:: Supplied entries
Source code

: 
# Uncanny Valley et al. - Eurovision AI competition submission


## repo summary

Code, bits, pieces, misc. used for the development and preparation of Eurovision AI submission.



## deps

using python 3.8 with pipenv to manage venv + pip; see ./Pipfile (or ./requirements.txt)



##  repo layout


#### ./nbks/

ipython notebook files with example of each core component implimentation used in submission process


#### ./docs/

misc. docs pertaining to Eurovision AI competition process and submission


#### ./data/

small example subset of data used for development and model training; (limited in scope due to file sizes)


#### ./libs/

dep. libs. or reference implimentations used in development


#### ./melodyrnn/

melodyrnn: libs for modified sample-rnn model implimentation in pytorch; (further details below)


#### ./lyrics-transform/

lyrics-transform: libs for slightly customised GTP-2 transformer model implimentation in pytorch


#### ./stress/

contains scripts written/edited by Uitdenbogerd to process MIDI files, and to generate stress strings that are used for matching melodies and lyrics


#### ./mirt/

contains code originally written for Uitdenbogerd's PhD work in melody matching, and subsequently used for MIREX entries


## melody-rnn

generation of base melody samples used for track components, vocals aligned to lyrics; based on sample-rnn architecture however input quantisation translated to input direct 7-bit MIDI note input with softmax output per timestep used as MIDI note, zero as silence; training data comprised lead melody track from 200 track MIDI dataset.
::::
Instruction. Report how many lines of the entries contain the string "example". Case counts. Give only the number.

Output of the exercise. 2